• Il est urgent de redefinir un contrat social

    Il est urgent de redéfinir un contrat social

    Respecter les personnes, la parole et le temps

     

                La souffrance au travail et les suicides sont le résultat d'un mouvement amorcé au début des années 2000. La financiarisation des entreprises, l'importance prise par les résultats à court terme, la globalisation des économies ont eu de lourdes conséquences sur la gestion humaine des salariés. La dimension gestionnaire a alors pris le pas sur la dimension humaine.

    Comment en est-on arrivé là ? Le fond du problème reste partout celui des choix d'organisation du travail qui sont destinés à produire plus, sans prendre en compte les dimensions humaines de ce même travail. Or décider de qui fera quoi et comment, répartir de nouvelles responsabilités à telle équipe ou telle personne, c'est évidemment déterminer les conditions de travail, de collaboration et d'efficacité des salariés. Tout cela se passe de plus en plus souvent sans le directeur des ressources humaines. Il en va de même pour les critères d'évaluation qui pèsent pourtant lourd dans la relation au travail. Qui réfléchit vraiment à ce qu'est la performance ? Qui prend le temps de choisir un processus d'évaluation - bien au-delà de l'entretien - capable de donner du sens au travail ?

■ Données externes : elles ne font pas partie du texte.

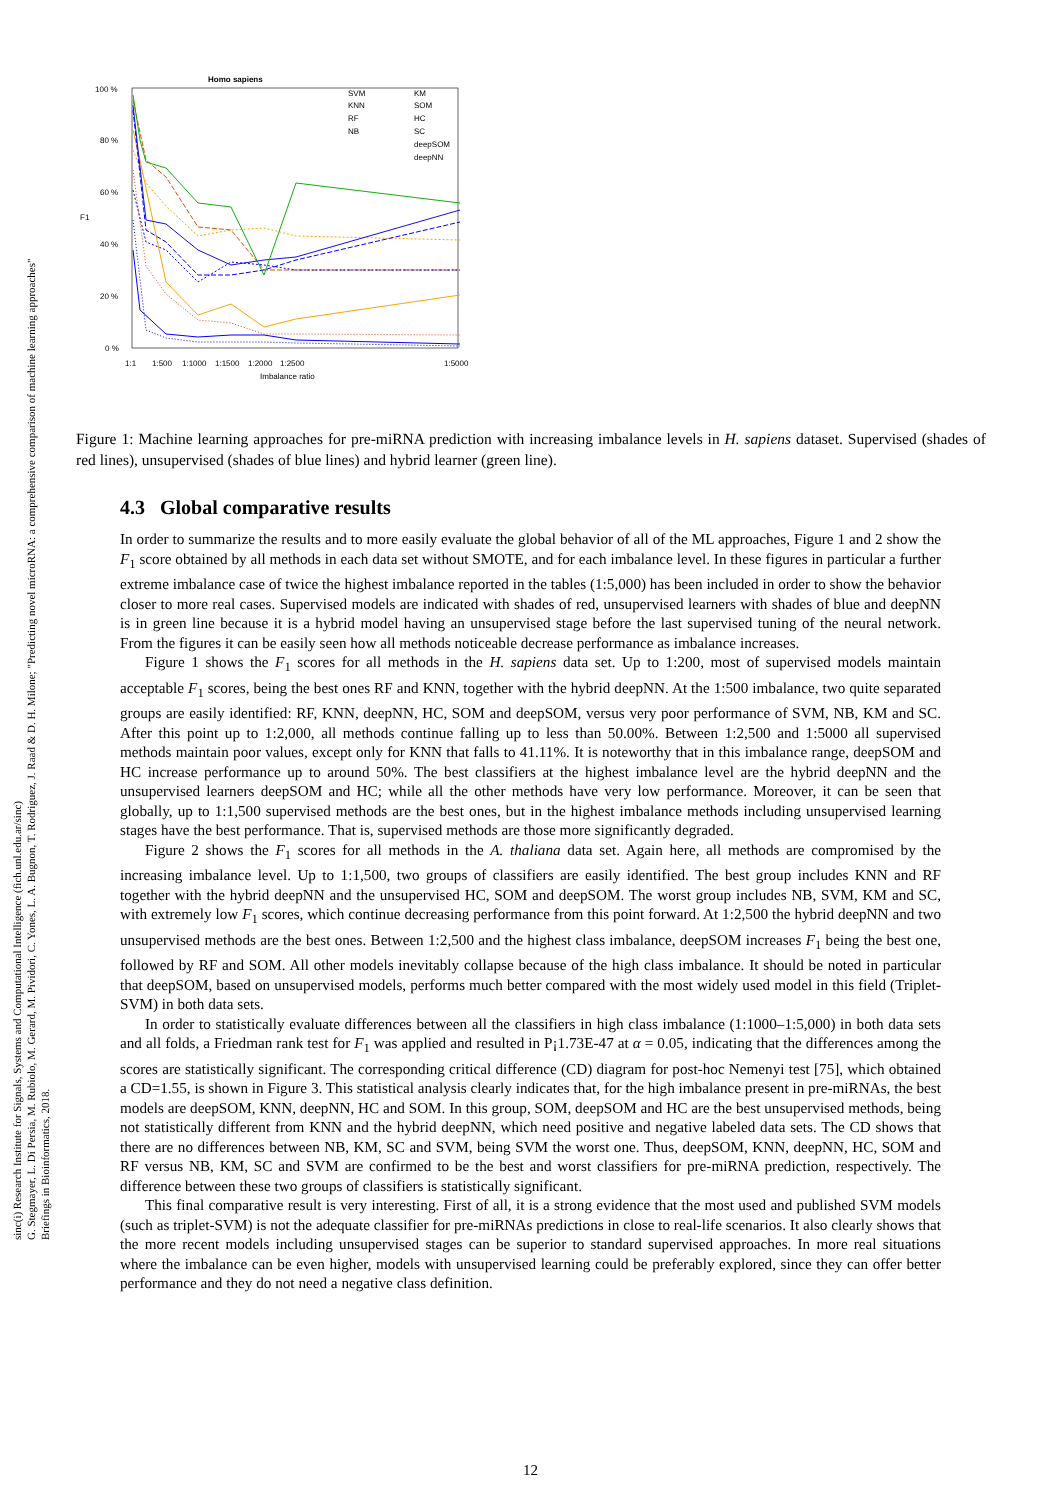sinc(i) Research Institute for Signals, Systems and Computational Intelligence (fich.unl.edu.ar/sinc)
G. Stegmayer, L. Di Persia, M. Rubiolo, M. Gerard, M. Pividori, C. Yones, L. A. Bugnon, T. Rodriguez, J. Raad & D. H. Milone; "Predicting novel microRNA: a comprehensive comparison of machine learning approaches"
Briefings in Bioinformatics, 2018.
Homo sapiens
100 %
80 %
60 %
40 %
20 %
0 %
F1
1:1
1:500
1:1000
1:1500
1:2000
1:2500
1:5000
Imbalance ratio
SVM
KNN
RF
NB
KM
SOM
HC
SC
deepSOM
deepNN
Figure 1: Machine learning approaches for pre-miRNA prediction with increasing imbalance levels in H. sapiens dataset. Supervised (shades of red lines), unsupervised (shades of blue lines) and hybrid learner (green line).
4.3 Global comparative results
In order to summarize the results and to more easily evaluate the global behavior of all of the ML approaches, Figure 1 and 2 show the F<sub>1</sub> score obtained by all methods in each data set without SMOTE, and for each imbalance level. In these figures in particular a further extreme imbalance case of twice the highest imbalance reported in the tables (1:5,000) has been included in order to show the behavior closer to more real cases. Supervised models are indicated with shades of red, unsupervised learners with shades of blue and deepNN is in green line because it is a hybrid model having an unsupervised stage before the last supervised tuning of the neural network. From the figures it can be easily seen how all methods noticeable decrease performance as imbalance increases.
Figure 1 shows the F<sub>1</sub> scores for all methods in the H. sapiens data set. Up to 1:200, most of supervised models maintain acceptable F<sub>1</sub> scores, being the best ones RF and KNN, together with the hybrid deepNN. At the 1:500 imbalance, two quite separated groups are easily identified: RF, KNN, deepNN, HC, SOM and deepSOM, versus very poor performance of SVM, NB, KM and SC. After this point up to 1:2,000, all methods continue falling up to less than 50.00%. Between 1:2,500 and 1:5000 all supervised methods maintain poor values, except only for KNN that falls to 41.11%. It is noteworthy that in this imbalance range, deepSOM and HC increase performance up to around 50%. The best classifiers at the highest imbalance level are the hybrid deepNN and the unsupervised learners deepSOM and HC; while all the other methods have very low performance. Moreover, it can be seen that globally, up to 1:1,500 supervised methods are the best ones, but in the highest imbalance methods including unsupervised learning stages have the best performance. That is, supervised methods are those more significantly degraded.
Figure 2 shows the F<sub>1</sub> scores for all methods in the A. thaliana data set. Again here, all methods are compromised by the increasing imbalance level. Up to 1:1,500, two groups of classifiers are easily identified. The best group includes KNN and RF together with the hybrid deepNN and the unsupervised HC, SOM and deepSOM. The worst group includes NB, SVM, KM and SC, with extremely low F<sub>1</sub> scores, which continue decreasing performance from this point forward. At 1:2,500 the hybrid deepNN and two unsupervised methods are the best ones. Between 1:2,500 and the highest class imbalance, deepSOM increases F<sub>1</sub> being the best one, followed by RF and SOM. All other models inevitably collapse because of the high class imbalance. It should be noted in particular that deepSOM, based on unsupervised models, performs much better compared with the most widely used model in this field (Triplet-SVM) in both data sets.
In order to statistically evaluate differences between all the classifiers in high class imbalance (1:1000–1:5,000) in both data sets and all folds, a Friedman rank test for F<sub>1</sub> was applied and resulted in P¡1.73E-47 at α = 0.05, indicating that the differences among the scores are statistically significant. The corresponding critical difference (CD) diagram for post-hoc Nemenyi test [75], which obtained a CD=1.55, is shown in Figure 3. This statistical analysis clearly indicates that, for the high imbalance present in pre-miRNAs, the best models are deepSOM, KNN, deepNN, HC and SOM. In this group, SOM, deepSOM and HC are the best unsupervised methods, being not statistically different from KNN and the hybrid deepNN, which need positive and negative labeled data sets. The CD shows that there are no differences between NB, KM, SC and SVM, being SVM the worst one. Thus, deepSOM, KNN, deepNN, HC, SOM and RF versus NB, KM, SC and SVM are confirmed to be the best and worst classifiers for pre-miRNA prediction, respectively. The difference between these two groups of classifiers is statistically significant.
This final comparative result is very interesting. First of all, it is a strong evidence that the most used and published SVM models (such as triplet-SVM) is not the adequate classifier for pre-miRNAs predictions in close to real-life scenarios. It also clearly shows that the more recent models including unsupervised stages can be superior to standard supervised approaches. In more real situations where the imbalance can be even higher, models with unsupervised learning could be preferably explored, since they can offer better performance and they do not need a negative class definition.
12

    Et pourtant, les entreprises ont fait beaucoup pour aider, accompagner, améliorer, faire adhérer leurs salariés. Les politiques sociales des grands groupes français, leur foi dans le dialogue social, leur engagement dans la gestion des compétences doivent être rappelés ici. Il ne faut pas jeter le bébé avec l'eau du bain et il faut cesser de diaboliser les manageurs et les dirigeants qui poursuivaient leur propre logique. Leur plus grand tort, finalement, est d'avoir pensé que les messages dominants du business pouvaient se décliner en termes de ressources humaines : court terme, urgence, adaptabilité systématique, productivité, " toujours plus ", critères d'évaluation impensés et parfois insensés. La tentation a été grande de déverser tout ce non-sens dans la besace des manageurs en attendant d'eux qu'ils " redonnent du sens " à ce qui n'en avait plus ! Même avec un coach derrière chacun d'eux et des formations au " leadership " à haute dose, c'était mission impossible.

    " Course au profit " dérisoire

    La crise a indéniablement accéléré ce phénomène. Elle a détruit le peu de points de repère qui existaient encore et rendu la " course au profit " dérisoire. Comment revenir à une organisation plus humaine de l'entreprise ?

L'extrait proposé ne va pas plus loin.